Las obras principales de Feijoo son: el Teatro crítico universal, las Cartas eruditas y los Discursos varios sobre todo género de materias. En ellas atacó nuestro benedictino los errores y las preocupaciones vulgares, el escolasticismo y las tradiciones falsas, el escepticismo y los falsos sistemas filosóficos, y en fin, las artes adivinatorias, la creencia en duendes y brujas, en hechiceros y zahoríes. Al mismo tiempo que hizo todo esto, proclamolos fueros de la razón, desentrañó las cuestiones de ciencias y artes de más importancia y aplicación más útil e inmediata, despertó la afición al estudio de las ciencias exactas, criticó el atraso y los abusos de la enseñanza, proponiendo a la vez el remedio, y en fin, desterró algunas preocupaciones y predicó contra toda clase de excesos y de vicios. Quien tal hizo, quien tan buenos propósitos abriga y tan universales conocimientos poseía, quien en una época en que las ciencias y las letras se hallaban tan atrasadas y sumidas en lamentable y profunda corrupción, se atrevió a acometer por sí solo la ardua empresa de la regeneración intelectual de su patria, bien merece que ésta, además de levantarle una estatua, conserve y reimprima sus obras, siquiera hoy representen un atraso intelectual y aunque no se distingan por su bondad literaria48.

Según hicimos al terminar el estudio de la segunda época de nuestra literatura, diremos aquí algo acerca del género epistolar serio escrito en prosa durante el siglo XVIII.

Las producciones de esta clase y de dicha centuria más importantes son las Cartas Marruecas del Coronel Cadalso y las del Conde de Cabarrús. En las primeras, que son una imitación de las Cartas Persas de Montesquieu, toca el autor varias materias de política, historia, costumbres, ciencias y artes con escaso lucimiento y menos amenidad, mientras que Cabarrús dilucida en las suyas varias cuestiones económicas. Feijoo con sus Cartas eruditas, y el P. Isla y Jovellanos con sus Cartas varias probaron también que el género epistolar no estaba olvidado por los ingenios españoles del siglo pasado. Pero la verdad es que por lo que respecta a la forma, al mérito literario, ninguna de las producciones indicadas llama la atención; antes bien, merecen ocupar un lugar secundario.

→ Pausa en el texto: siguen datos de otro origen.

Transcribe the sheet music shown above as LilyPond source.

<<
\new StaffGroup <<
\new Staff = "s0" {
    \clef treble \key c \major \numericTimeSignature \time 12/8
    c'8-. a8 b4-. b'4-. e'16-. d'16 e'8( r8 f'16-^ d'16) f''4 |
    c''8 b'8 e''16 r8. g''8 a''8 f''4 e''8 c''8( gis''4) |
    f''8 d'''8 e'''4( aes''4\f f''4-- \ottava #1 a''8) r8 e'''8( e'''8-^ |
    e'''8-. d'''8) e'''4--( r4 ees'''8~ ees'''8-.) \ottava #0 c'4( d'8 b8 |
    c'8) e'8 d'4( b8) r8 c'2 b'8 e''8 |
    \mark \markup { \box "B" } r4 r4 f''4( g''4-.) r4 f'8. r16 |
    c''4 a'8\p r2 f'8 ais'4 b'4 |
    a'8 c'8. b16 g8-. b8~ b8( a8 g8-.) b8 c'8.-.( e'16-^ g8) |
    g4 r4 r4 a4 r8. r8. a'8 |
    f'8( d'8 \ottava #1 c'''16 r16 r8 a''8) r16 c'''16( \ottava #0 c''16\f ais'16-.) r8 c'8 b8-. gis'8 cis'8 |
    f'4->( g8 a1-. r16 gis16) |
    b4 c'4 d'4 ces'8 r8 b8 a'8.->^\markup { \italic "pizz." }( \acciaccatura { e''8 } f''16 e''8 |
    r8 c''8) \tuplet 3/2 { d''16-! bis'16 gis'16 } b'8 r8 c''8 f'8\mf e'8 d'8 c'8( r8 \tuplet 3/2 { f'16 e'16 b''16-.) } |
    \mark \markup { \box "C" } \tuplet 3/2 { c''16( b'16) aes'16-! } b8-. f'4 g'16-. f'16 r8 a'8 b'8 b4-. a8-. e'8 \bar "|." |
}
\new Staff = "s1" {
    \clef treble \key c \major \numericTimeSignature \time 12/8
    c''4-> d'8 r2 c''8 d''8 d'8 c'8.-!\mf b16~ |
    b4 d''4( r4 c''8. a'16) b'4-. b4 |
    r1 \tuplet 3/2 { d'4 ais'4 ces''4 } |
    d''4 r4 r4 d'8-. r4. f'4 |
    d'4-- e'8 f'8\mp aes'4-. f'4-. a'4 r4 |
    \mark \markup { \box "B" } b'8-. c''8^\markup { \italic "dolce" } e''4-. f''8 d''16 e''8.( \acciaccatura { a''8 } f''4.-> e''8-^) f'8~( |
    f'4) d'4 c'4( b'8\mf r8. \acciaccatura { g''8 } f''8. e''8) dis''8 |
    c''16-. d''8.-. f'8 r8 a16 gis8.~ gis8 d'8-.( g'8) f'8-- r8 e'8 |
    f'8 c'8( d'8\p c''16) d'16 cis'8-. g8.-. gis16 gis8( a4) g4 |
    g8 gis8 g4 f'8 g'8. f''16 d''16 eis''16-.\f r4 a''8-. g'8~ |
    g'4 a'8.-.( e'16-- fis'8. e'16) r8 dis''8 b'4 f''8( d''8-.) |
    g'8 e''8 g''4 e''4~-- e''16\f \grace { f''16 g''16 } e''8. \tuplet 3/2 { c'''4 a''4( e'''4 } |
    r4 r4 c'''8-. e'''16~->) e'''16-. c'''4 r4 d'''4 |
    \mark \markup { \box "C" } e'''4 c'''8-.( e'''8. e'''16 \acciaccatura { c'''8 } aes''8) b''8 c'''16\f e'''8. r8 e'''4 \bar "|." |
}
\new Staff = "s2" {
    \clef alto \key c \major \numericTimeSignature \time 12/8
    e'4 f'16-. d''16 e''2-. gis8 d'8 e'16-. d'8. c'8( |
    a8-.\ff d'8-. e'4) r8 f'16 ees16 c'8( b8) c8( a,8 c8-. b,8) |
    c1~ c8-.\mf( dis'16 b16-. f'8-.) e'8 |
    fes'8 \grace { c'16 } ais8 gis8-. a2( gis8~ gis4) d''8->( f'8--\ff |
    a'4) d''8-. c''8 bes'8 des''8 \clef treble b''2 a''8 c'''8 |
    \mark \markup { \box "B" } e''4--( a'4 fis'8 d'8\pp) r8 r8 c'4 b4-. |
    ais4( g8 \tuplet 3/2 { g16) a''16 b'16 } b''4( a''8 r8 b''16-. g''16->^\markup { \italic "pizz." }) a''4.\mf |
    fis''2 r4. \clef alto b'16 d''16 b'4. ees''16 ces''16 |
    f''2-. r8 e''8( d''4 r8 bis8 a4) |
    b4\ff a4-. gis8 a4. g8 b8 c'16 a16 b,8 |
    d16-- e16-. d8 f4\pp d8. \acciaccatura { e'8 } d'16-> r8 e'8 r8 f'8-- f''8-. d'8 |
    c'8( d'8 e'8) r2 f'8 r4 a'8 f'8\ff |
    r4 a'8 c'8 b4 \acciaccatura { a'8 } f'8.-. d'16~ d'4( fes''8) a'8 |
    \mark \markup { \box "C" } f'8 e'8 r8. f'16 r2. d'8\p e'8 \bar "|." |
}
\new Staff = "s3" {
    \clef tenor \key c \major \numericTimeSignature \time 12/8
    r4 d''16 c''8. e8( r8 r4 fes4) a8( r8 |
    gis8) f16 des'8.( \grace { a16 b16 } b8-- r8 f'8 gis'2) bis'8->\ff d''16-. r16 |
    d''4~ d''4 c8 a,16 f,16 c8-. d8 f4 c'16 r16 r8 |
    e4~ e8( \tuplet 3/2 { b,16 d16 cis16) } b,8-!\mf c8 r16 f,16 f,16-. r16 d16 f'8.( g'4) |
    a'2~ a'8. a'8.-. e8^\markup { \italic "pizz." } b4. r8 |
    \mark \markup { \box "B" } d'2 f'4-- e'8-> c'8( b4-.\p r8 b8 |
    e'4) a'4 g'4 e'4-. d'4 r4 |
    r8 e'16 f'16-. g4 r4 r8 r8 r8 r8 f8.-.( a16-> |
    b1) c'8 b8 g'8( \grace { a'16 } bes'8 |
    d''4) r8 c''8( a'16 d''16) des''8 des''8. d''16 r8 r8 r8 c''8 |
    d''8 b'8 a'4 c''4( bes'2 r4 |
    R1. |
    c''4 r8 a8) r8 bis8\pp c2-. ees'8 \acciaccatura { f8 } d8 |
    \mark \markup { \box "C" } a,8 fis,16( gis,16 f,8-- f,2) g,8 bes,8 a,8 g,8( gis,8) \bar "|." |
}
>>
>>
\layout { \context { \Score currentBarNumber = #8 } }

Y es que por punto general la prosa no llegó en el pasado siglo a gozar de la mayor perfección y belleza. Dado el lamentable abandono a que se encontraba reducida en las comienzos, por causa del mal gusto que a la sazón dominaba en la esfera de las letras, no puede negarse que el estado que llegó a alcanzar en los días de Carlos III es un estado de regeneración y progreso. Cierto es asimismo que al fin los prosistas de los dos últimos tercios del siglo XVIII lograron introducir en el lenguaje claridad, sencillez, tersura y cierta natural belleza; pero lo es también que por virtud de la influencia francesa que antes de ahora hemos notado, la frase castellana padeció notables alteraciones, perdiendo, por ello, su primitivo carácter y pureza. El afán de amoldarla a las voces, giros y formas de la francesa y la frecuente lectura de las obras escritas en este idioma, dio lugar a los galicismos que han desnaturalizado mucho la lengua castellana, robándola aquella gracia y pureza nativas que tanto embellecen los escritos de Granada, Mendoza y Cervantes. Defecto es éste de que aún no se ha purgado la prosa castellana, merced a la influencia cada vez mayor de la literatura francesa; y no es el mejor camino para corregir tal vicio la afectada y artificiosa imitación de los clásicos que tanto priva entre los escritores académicos, y que antes es señal de decadencia que anuncio de mejores tiempos.